> [Goal of the exercise] Output the full listing below, keeping each line exact.

> [Information supplied]
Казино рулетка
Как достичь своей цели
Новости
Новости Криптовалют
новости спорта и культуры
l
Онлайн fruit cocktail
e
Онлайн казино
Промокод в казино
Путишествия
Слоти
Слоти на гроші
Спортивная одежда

> [Exercise output]
Казино рулетка
Как достичь своей цели
Новости
Новости Криптовалют
новости спорта и культуры
l
Онлайн fruit cocktail
e
Онлайн казино
Промокод в казино
Путишествия
Слоти
Слоти на гроші
Спортивная одежда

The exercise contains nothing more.